The United States Senate today approved the FY 2018 Budget Resolution focused on providing Congress with the tools it needs to enact tax reform to grow America’s economy and strengthen families and small businesses. Senate Budget Committee Chairman Mike Enzi, R-Wyo., said the Senate’s Budget Resolution is focused on restrained spending and growing America’s economy through tax policies that put more money in the hands of hardworking Americans. The House of Representatives approved its version of the budget earlier this month and is expected to work with the Senate to come to an agreement on a joint concurrent budget resolution.

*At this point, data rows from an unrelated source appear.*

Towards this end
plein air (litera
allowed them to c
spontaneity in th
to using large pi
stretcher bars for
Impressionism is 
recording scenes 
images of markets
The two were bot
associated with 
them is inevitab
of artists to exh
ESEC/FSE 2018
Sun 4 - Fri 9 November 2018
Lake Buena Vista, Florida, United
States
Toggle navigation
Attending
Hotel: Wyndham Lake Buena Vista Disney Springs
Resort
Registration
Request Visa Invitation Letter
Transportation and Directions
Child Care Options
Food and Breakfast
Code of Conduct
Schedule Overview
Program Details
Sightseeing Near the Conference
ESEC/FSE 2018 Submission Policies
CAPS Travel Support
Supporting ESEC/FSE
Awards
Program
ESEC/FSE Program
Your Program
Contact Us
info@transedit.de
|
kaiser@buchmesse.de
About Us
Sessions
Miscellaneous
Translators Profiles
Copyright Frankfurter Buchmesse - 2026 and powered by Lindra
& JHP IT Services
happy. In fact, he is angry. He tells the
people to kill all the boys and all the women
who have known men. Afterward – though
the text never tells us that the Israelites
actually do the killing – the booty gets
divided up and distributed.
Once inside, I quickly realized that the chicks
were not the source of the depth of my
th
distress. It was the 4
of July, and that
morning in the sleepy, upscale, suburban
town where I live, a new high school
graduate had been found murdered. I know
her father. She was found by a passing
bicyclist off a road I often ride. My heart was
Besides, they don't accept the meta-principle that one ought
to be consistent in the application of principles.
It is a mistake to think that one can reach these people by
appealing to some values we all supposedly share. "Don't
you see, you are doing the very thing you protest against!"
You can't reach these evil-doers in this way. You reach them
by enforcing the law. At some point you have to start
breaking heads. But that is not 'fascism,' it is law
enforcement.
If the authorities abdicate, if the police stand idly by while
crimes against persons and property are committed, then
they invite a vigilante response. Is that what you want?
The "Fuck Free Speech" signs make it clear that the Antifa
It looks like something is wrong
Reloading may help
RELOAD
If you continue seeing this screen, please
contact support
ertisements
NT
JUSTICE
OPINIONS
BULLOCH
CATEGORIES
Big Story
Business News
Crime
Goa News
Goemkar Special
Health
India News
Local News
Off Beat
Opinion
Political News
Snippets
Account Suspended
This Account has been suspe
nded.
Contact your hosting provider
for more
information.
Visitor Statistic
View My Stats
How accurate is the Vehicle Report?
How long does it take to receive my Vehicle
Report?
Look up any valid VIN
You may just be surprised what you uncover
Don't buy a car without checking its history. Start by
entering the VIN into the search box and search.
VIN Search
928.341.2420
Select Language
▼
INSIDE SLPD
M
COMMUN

“This budget resolution is the first step to pro-growth tax reform, as it will provide the fiscal headroom needed for the tax-writing committees in the Senate and the House to produce tax reform legislation,” Enzi said. “Hardworking families deserve a system that works for everyone in order to provide higher wages and more jobs. Pro-growth tax reform can help U.S. businesses and their workers compete in the global marketplace, spur investment and job growth here at home, and free Americans to make their own decisions about how to spend their hard-earned money. Hardworking Americans want and deserve a more effective and efficient government. And a big part of that is making the tax code work for all American families and small businesses.”
The FY 2018 Budget Resolution:
- PROVIDES a path to balance by restraining federal spending, reducing tax burdens, and boosting economic growth.
- REDUCES spending by $5.1 trillion.
- PROVIDES reconciliation instructions to spur economic growth:
- Finance Committee—$1.5 trillion for comprehensive tax reform
- Energy and Natural Resources—$1 billion in deficit reduction
- PROVIDES an on-budget surplus of $197 billion in 2027 as a result of fiscal constraint and economic growth.
- PROVIDES maximum level of regular defense funding allowed under the law—preventing sequestration cuts. The resolution includes a mechanism to adjust these levels if an agreement on revised funding levels is reached.
- REDUCES nondefense discretionary spending by $632 billion, consistent with previously agreed upon limits in the last conferenced budget resolution.
- HONORS Social Security’s off-budget status.